CHECK YOUR UNDERSTANDING:
1. In the Confrontation Clause passage, which Federal Rule of Evidence is cited as the basis for excluding collateral evidence?
2. Render this sentence from the Confrontation Clause passage in Spanish: "The theory, simple enough, is that evidence about lies not directly relevant to the episode at hand could carry courts into an endless parade of distracting, time-consuming inquiries."

GIVEN PASSAGE:
Similarly, in Ellsworth v. Warden, 333 F.3d 1, 8 (1st Cir. 2003) (en banc), the First Circuit determined that the trial court did not violate the Confrontation Clause by refusing to allow the defendant, who was charged with sexual abuse, to offer testimony concerning victim's lies about toy stealing or peeping at a different time and location from the alleged sexual abuse by defendant. The court explained that under the AEDPA, "we can only reverse if the state court decision was contrary to, or involved an unreasonable application of, clearly established federal law as determined by the Supreme Court." Id. The court added:
Quite apart from the higher standard, there is nothing unusual about limiting extrinsic evidence of lies told by a witness on other occasions; under the Federal Rules of Evidence, exclusion of such evidence is the usual rule and even cross-examination as to such lies is limited. The theory, simple enough, is that evidence about lies not directly relevant to the episode at hand could carry courts into an endless parade of distracting, time-consuming inquiries. In this instance, a lie about toy stealing or peeping at a different time and location from the alleged sexual abuse by Ellsworth is classic "collateral" evidence regularly excluded in federal criminal trials. See Fed.R.Evid. 608(b).Id. The same concerns about retrying a collateral matter clearly motivated the trial judge when he precluded use of the Geary case to impeach Detective Lent. RT 6/2/92, Vol. I, at 13-14.
Petitioner insists that he could have impeached Detective Lent "through cross-examination alone," without the use of extrinsic evidence from the Geary matter, but was prevented from doing so by the court's ruling. Dkt. 111 at 26. But even if Petitioner's cross-examination had been limited to questions answered directly by Lent, those questions still would have concerned his prior testimony in the Geary matter. The prosecution likely would have requested the opportunity to explain Detective Lent's Geary testimony more fully to the jury — to show that Detective Lent admitted to mistakes, not perjury. The prior mistakes still would not have been significantly probative, and the risks of prejudice and jury confusion would have remained. Thus, even if the trial's judge's ruling could not be construed as precluding only extrinsic evidence, the basis for the ruling — that the risk of unfair prejudice and jury confusion outweighed the probative value of the cross-examination — was still sound.

THE DATA:
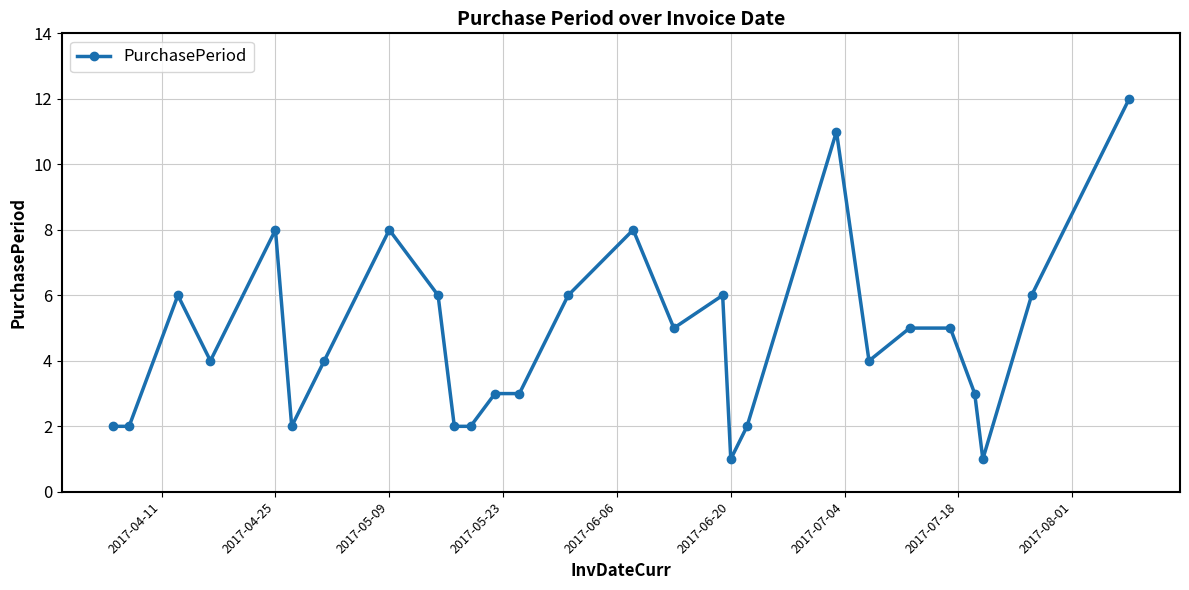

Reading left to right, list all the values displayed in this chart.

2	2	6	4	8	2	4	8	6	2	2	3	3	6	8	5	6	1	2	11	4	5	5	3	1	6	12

WRITTEN RESPONSES:
1. Rule 608(b) of the Federal Rules of Evidence.

2. La teoría, bastante sencilla, es que las pruebas sobre mentiras que no son directamente pertinentes al episodio en cuestión podrían arrastrar a los tribunales a un desfile interminable de indagaciones que distraen y consumen mucho tiempo.